ANALYSES

Proche-Orient : « Tout peut basculer dans l’horreur »

Presse
18 novembre 2012
Pascal Boniface - Le Parisien

Directeur de l’Institut de relations internationales et stratégiques (Iris) Pascal Boniface est auteur de livres de géopolitique, dont certains consacrés au Proche-Orient. Il estime que la situation entre les Israéliens et le Hamas pourrait dégénérer en un conflit majeur.


Peut-on craindre une guerre entre Israël et les Palestiniens ?

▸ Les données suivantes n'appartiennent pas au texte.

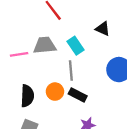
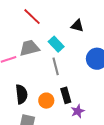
orange circle: (55, 92) -> (46, 101), moved
black rectangle: (78, 95) -> (66, 95), moved, turned 56

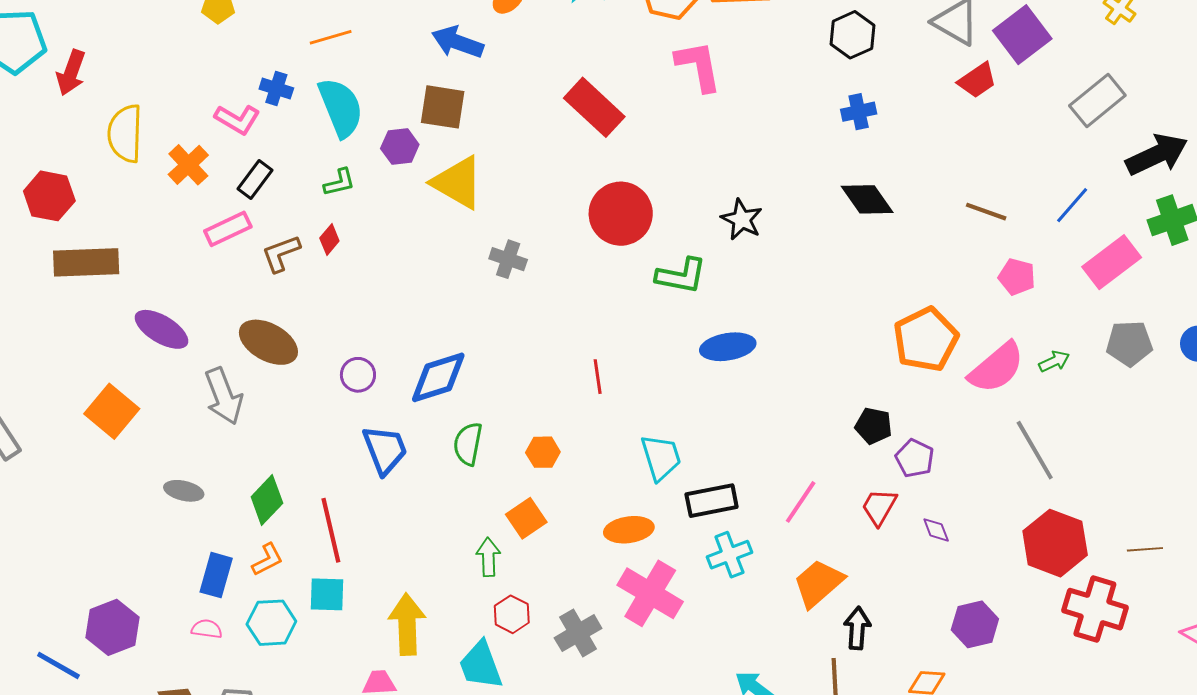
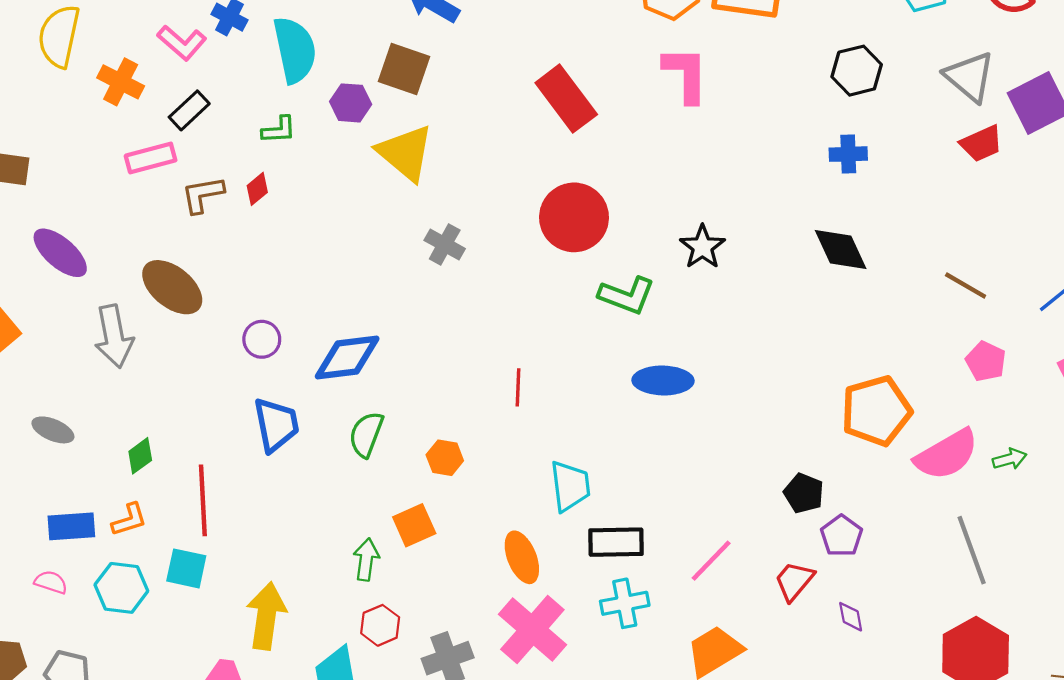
orange cross: (188, 165) -> (121, 82), turned -30
green diamond: (267, 500) -> (140, 456), size x0.7
orange ellipse: (629, 530) -> (522, 557), turned 66
blue rectangle: (216, 575) -> (71, 526), turned 60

L’enchaînement des faits est très inquiétant, tous les facteurs sont réunis. La mobilisation  de 75 000 réservistes de l’armée israélienne est un signe fort : c’est plus que lors de la précédente opération Plomb durci en 2008, qui avait débouché sur un terrible conflit.


Quels sont ces facteurs ?

Des deux côtés, de nombreux éléments poussent à l’affrontement. Côté israélien, l’imminence des élections joue un grand rôle. En 2008, Plomb durci avait déjà été décidé en période électorale par le parti au pouvoir, Ka dima, pour répondre aux critiques de mollesse de l’opposition menée par Nétanyahou. Aujourd’hui, c’est lui qui est au pouvoir. Il est allé trop loin désormais et ne peut pas reculer sauf s’il obtient quelque chose qui lui permette de sortir  la tête haute. En face, le Hamas est aussi fragilisé. Il doit affronter le regain de forme de ses concurrents du Fatah, revenus sur le devant de la scène en demandant a l’ONU la reconnaissance de la Palestine. Et il est aussi dépassé par des petits groupes plus radicaux, islamistes, qui critiquent la trêve décidée avec Israël. Un de ces groupes incontrôlables est d’ailleurs à l’origine des tirs de roquettes qui ont déclenché les hostilités.


Pour la première fois depuis longtemps, des villes comme Tel-Aviv ont été visées par des roquettes longue portée. Le Hamas dispose-t-il de moyens militaires nouveaux ?

On ne peut pas le savoir précisément, mais ce qui est sûr, c’est qu’ils améliorent leur arsenal en permanence. Ces roquettes longue portée en sont la preuve, mais ils disposent d’autres moyens comme des armes antichars plus puissantes. C’est un élément déterminant qui a dû jouer dans la décision d’une attaque au sol prise par Israël.


Le Printemps arabe et les changements de régime dans les pays voisins d’Israël pèsent-ils dans ce contexte ?

Evidemment, c’est déterminant. Israël se sent moins en sécurité. Pour la Syrie, paradoxalement, le régime d’Al-Assad, anti-israélien, est plus sûr car il permet d’avoir une frontière bien contrôlée. Si le régime change, c’est l’inconnue, et c’est très inconfortable pour les Israéliens. Au sud, le Printemps arabe a porté au pouvoir en Egypte ou en Tunisie des régimes plus proches du Hamas. L’ancien président égyptien Moubarak était très hostile au Hamas et avait mis en place un blocus de Gaza aussi strict que celui des Israéliens. Aujourd’hui, le blocus est plus relâché, les tunnels acheminant des amies sont moins contrôles.


Y a-t-il un moyen d’éviter un conflit majeur ?

Pour l’instant, on est dans une situation connue : tirs de roquettes, répliques israéliennes, surenchères verbales… Chacun est encore dans le contrôle. Mais ce type de situation peut basculer dans l’horreur comme en 2008. Ce qui a changé, c’est que les possibilités de médiation ont diminué : l’Egypte remplissait ce rôle avant, va-t-elle continuer ? Les Etats-Unis ont réaffirmé leur soutien à Israël, même si Obama en veut beaucoup à Nétanyahou d’avoir été si loin. Mais ils ne peuvent pas jouer les intermédiaires car ils refissent de parler au  Hamas. Quant à l’Europe, comme toujours, elle est aux abonnés absents.


Une guerre israélo-palestinienne pourrait-elle avoir des effets sur la situation intérieure en France ?

C’est un risque indéniable. En France, nous n’avons pas réussi à sanctuariser le conflit israélo-palestinien. Il est à craindre qu’une nouvelle guerre aurait des conséquences chez nous.